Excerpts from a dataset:
-- Opening Marker --

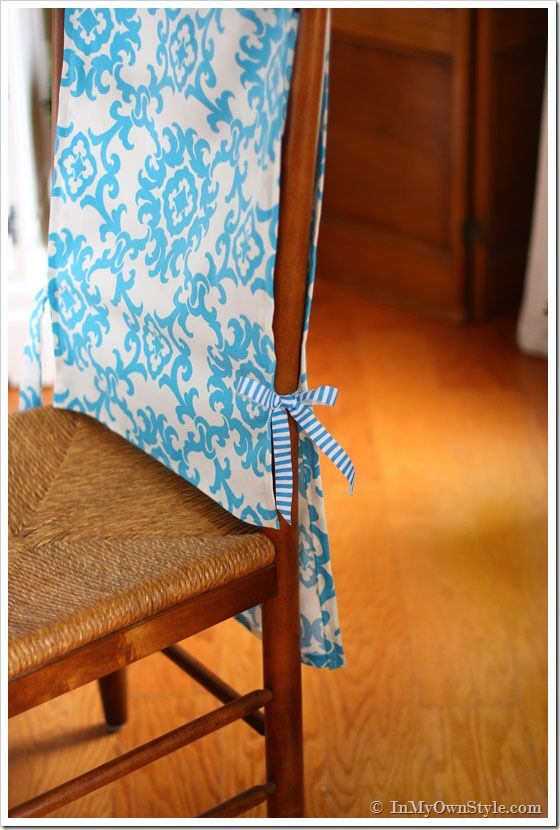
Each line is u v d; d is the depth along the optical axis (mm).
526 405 2293
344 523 1908
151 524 1086
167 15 998
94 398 1255
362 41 2631
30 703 922
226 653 1624
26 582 997
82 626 933
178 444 1128
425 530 1884
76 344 1252
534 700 1498
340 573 1775
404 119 2623
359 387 2381
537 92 2576
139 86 1062
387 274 2801
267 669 1110
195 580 997
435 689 1524
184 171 1022
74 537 1069
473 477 2037
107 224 1152
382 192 2748
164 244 1067
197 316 1028
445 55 2461
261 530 1061
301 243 929
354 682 1541
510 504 1954
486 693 1515
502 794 1344
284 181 908
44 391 2375
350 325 2686
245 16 906
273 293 941
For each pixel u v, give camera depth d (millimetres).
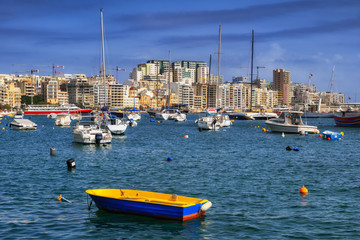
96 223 25031
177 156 53719
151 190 33562
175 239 22656
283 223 25266
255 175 40000
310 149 62406
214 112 119000
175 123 155750
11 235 23031
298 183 36344
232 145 68688
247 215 26719
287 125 94562
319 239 22781
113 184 35781
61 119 131375
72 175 39656
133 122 133000
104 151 58562
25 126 112250
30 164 46125
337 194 32406
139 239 22672
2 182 36156
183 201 26625
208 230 23953
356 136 88312
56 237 22828
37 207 28250
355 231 24000
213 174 40500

-- Closing Marker --

**Try it:**
Where an entry contains an image, skip the image and write out the rest exactly.

**Response area:**
Each line is u v d; d is the depth along the optical axis (mm).
526 405 2293
344 523 1908
151 524 1086
167 15 998
94 398 1255
362 41 2631
30 703 922
226 653 1624
26 582 997
82 626 933
178 444 1128
425 530 1884
76 344 1252
534 700 1498
340 573 1775
404 119 2623
359 387 2381
537 92 2576
139 86 1062
387 274 2801
267 669 1110
195 580 997
435 689 1524
184 171 1022
74 537 1069
473 477 2037
107 224 1152
382 192 2748
164 244 1067
197 316 1028
445 55 2461
261 530 1061
301 243 929
354 682 1541
510 504 1954
486 693 1515
502 794 1344
284 181 908
44 391 2375
350 325 2686
245 16 906
273 293 941
For each pixel u v, give camera depth d (millimetres).
96 223 25031
177 156 53719
151 190 33562
175 239 22656
283 223 25266
255 175 40000
310 149 62406
214 112 119000
175 123 155750
11 235 23031
298 183 36344
232 145 68688
247 215 26719
287 125 94562
319 239 22781
113 184 35781
61 119 131375
72 175 39656
133 122 133000
104 151 58562
25 126 112250
30 164 46125
337 194 32406
139 239 22672
2 182 36156
183 201 26625
208 230 23953
356 136 88312
56 237 22828
37 207 28250
355 231 24000
213 174 40500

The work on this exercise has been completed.